- Provided records
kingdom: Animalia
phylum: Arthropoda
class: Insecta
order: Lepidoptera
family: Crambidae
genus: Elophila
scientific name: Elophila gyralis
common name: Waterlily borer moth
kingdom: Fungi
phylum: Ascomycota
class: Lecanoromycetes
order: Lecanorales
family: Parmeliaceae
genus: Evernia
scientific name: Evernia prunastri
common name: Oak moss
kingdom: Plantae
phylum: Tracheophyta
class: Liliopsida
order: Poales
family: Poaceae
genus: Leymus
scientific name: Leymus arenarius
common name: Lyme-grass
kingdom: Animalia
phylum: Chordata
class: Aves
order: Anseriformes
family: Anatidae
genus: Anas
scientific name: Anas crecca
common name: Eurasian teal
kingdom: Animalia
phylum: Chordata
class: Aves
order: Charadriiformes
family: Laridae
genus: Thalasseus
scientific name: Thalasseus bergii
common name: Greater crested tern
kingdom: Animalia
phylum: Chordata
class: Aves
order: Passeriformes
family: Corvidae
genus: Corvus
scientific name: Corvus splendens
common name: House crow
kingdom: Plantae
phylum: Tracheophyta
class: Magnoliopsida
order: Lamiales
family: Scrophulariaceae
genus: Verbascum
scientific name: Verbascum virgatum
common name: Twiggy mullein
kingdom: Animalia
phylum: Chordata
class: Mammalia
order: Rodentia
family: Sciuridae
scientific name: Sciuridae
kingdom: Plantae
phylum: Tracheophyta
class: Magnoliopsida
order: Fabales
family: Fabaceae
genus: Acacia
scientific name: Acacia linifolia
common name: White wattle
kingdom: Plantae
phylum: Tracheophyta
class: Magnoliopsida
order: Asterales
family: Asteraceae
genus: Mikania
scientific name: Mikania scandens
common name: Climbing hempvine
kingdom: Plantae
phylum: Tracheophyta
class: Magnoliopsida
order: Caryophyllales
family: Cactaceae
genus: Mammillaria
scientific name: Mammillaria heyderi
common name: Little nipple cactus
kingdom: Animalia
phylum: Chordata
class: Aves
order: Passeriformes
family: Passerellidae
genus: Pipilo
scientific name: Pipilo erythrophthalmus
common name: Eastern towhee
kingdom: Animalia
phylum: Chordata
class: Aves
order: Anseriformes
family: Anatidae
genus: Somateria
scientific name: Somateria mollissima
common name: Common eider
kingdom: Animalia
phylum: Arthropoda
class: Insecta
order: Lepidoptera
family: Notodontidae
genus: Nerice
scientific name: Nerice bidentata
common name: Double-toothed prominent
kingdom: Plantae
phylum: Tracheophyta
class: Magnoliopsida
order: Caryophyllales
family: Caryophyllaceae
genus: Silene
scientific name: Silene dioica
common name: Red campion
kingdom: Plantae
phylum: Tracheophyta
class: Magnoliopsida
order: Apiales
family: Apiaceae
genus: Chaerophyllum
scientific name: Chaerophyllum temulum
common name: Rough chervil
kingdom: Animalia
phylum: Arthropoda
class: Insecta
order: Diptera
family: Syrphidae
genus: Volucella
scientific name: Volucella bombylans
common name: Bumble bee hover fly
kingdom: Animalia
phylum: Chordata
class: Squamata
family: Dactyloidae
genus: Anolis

- Do this
Set out every line of the records above as a numbered list, skipping any blank lines.

- Written answer
1. kingdom: Animalia
2. phylum: Arthropoda
3. class: Insecta
4. order: Lepidoptera
5. family: Crambidae
6. genus: Elophila
7. scientific name: Elophila gyralis
8. common name: Waterlily borer moth
9. kingdom: Fungi
10. phylum: Ascomycota
11. class: Lecanoromycetes
12. order: Lecanorales
13. family: Parmeliaceae
14. genus: Evernia
15. scientific name: Evernia prunastri
16. common name: Oak moss
17. kingdom: Plantae
18. phylum: Tracheophyta
19. class: Liliopsida
20. order: Poales
21. family: Poaceae
22. genus: Leymus
23. scientific name: Leymus arenarius
24. common name: Lyme-grass
25. kingdom: Animalia
26. phylum: Chordata
27. class: Aves
28. order: Anseriformes
29. family: Anatidae
30. genus: Anas
31. scientific name: Anas crecca
32. common name: Eurasian teal
33. kingdom: Animalia
34. phylum: Chordata
35. class: Aves
36. order: Charadriiformes
37. family: Laridae
38. genus: Thalasseus
39. scientific name: Thalasseus bergii
40. common name: Greater crested tern
41. kingdom: Animalia
42. phylum: Chordata
43. class: Aves
44. order: Passeriformes
45. family: Corvidae
46. genus: Corvus
47. scientific name: Corvus splendens
48. common name: House crow
49. kingdom: Plantae
50. phylum: Tracheophyta
51. class: Magnoliopsida
52. order: Lamiales
53. family: Scrophulariaceae
54. genus: Verbascum
55. scientific name: Verbascum virgatum
56. common name: Twiggy mullein
57. kingdom: Animalia
58. phylum: Chordata
59. class: Mammalia
60. order: Rodentia
61. family: Sciuridae
62. scientific name: Sciuridae
63. kingdom: Plantae
64. phylum: Tracheophyta
65. class: Magnoliopsida
66. order: Fabales
67. family: Fabaceae
68. genus: Acacia
69. scientific name: Acacia linifolia
70. common name: White wattle
71. kingdom: Plantae
72. phylum: Tracheophyta
73. class: Magnoliopsida
74. order: Asterales
75. family: Asteraceae
76. genus: Mikania
77. scientific name: Mikania scandens
78. common name: Climbing hempvine
79. kingdom: Plantae
80. phylum: Tracheophyta
81. class: Magnoliopsida
82. order: Caryophyllales
83. family: Cactaceae
84. genus: Mammillaria
85. scientific name: Mammillaria heyderi
86. common name: Little nipple cactus
87. kingdom: Animalia
88. phylum: Chordata
89. class: Aves
90. order: Passeriformes
91. family: Passerellidae
92. genus: Pipilo
93. scientific name: Pipilo erythrophthalmus
94. common name: Eastern towhee
95. kingdom: Animalia
96. phylum: Chordata
97. class: Aves
98. order: Anseriformes
99. family: Anatidae
100. genus: Somateria
101. scientific name: Somateria mollissima
102. common name: Common eider
103. kingdom: Animalia
104. phylum: Arthropoda
105. class: Insecta
106. order: Lepidoptera
107. family: Notodontidae
108. genus: Nerice
109. scientific name: Nerice bidentata
110. common name: Double-toothed prominent
111. kingdom: Plantae
112. phylum: Tracheophyta
113. class: Magnoliopsida
114. order: Caryophyllales
115. family: Caryophyllaceae
116. genus: Silene
117. scientific name: Silene dioica
118. common name: Red campion
119. kingdom: Plantae
120. phylum: Tracheophyta
121. class: Magnoliopsida
122. order: Apiales
123. family: Apiaceae
124. genus: Chaerophyllum
125. scientific name: Chaerophyllum temulum
126. common name: Rough chervil
127. kingdom: Animalia
128. phylum: Arthropoda
129. class: Insecta
130. order: Diptera
131. family: Syrphidae
132. genus: Volucella
133. scientific name: Volucella bombylans
134. common name: Bumble bee hover fly
135. kingdom: Animalia
136. phylum: Chordata
137. class: Squamata
138. family: Dactyloidae
139. genus: Anolis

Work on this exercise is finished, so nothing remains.